Worried about taxes this year and how you can squeeze in some last minute deductions to lower your liability? Don’t worry, these four ideas can help you with your tax planning so there is less of a shock (or none at all) when it comes to that April 15th deadline.
Contribute to an IRA
If you are working but don’t have the option of a retirement plan such as a 401(k), you can make IRA contributions and lower your tax liability significantly. The only requirements are that you are under 70 years of age and working currently. Also, a deduction can be made for a non-working spouse’s IRA if they are also under the age of 70 and there is enough earned income to bring you to that threshold.
Contribute to an has
An HSA, or health savings account, can really help with your lowered tax liability if you had a high deductible health plan in 2014. This means a plan with minimum deductible but many out-of-pocket expenses and can include the bronze plan from the government exchange. You have until April 15th to contribute to an HSA in order to lower your liability.
Contribute to a qualified retirement plan
There is yet another contribution you can make and that is through a qualified retirement plan.

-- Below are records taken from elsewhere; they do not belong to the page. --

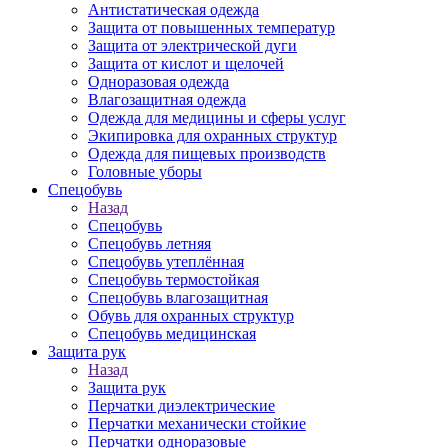
Антистатическая одежда
Защита от повышенных температур
Защита от электрической дуги
Защита от кислот и щелочей
Одноразовая одежда
Влагозащитная одежда
Одежда для медицины и сферы услуг
Экипировка для охранных структур
Одежда для пищевых производств
Головные уборы
Спецобувь
Назад
Спецобувь
Спецобувь летняя
Спецобувь утеплённая
Спецобувь термостойкая
Спецобувь влагозащитная
Обувь для охранных структур
Спецобувь медицинская
Защита рук
Назад
Защита рук
Перчатки диэлектрические
Перчатки механически стойкие
Перчатки одноразовые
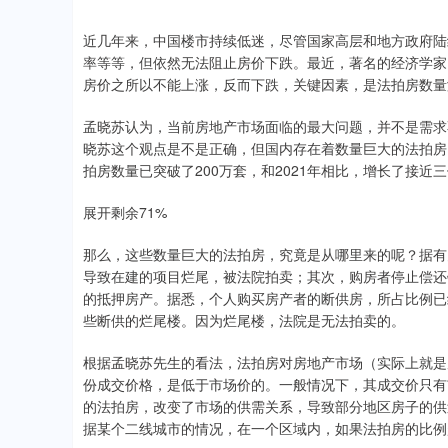
近几年来，中国楼市持续低迷，尽管国家高层和地方政府陆
率等等，但依然无法阻止房价下跌。最近，著名的经济学家
房价之所以不能上涨，反而下跌，关键因素，是法拍房数量
孟晓苏认为，当前房地产市场面临的最大问题，并不是需求
晓苏这个观点是不是正确，但国内存在着数量巨大的法拍房
拍房数量已突破了200万套，和2021年相比，增长了接近
展开剩余71%
那么，这些数量巨大的法拍房，究竟是从哪里来的呢？据有
导致在建的项目烂尾，被法院拍卖；其次，购房者停止偿还
的抵押房产。据悉，个人购买房产者的断供房，所占比例已经从
些断供的烂尾楼。因为烂尾楼，法院是无法拍卖的。
根据孟晓苏先生的看法，法拍房对房地产市场（实际上就是
份成交价格，是低于市场价的。一般情况下，其成交价只有
的法拍房，改变了市场的供需关系，导致部分地区房子的供
据某个二线城市的情况，在一个区域内，如果法拍房的比例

If you are in business, including any side ventures, then you can create a qualified retirement plan so long as as you signed the paperwork by the end of 2014. Or, you can go with a special SEP plan and file an extension on your taxes if no paperwork was signed in 2014.
Filing an extension
Proper tax planning also means being able to know when you can file an extension in order to avoid late penalties as well as get all of your tax documents in order. When you file an extension, you have until October 15th to properly file your taxes but you will need to give an estimate of what your tax bill might be. Still, this can lower your tax liability by avoiding late filing penalties.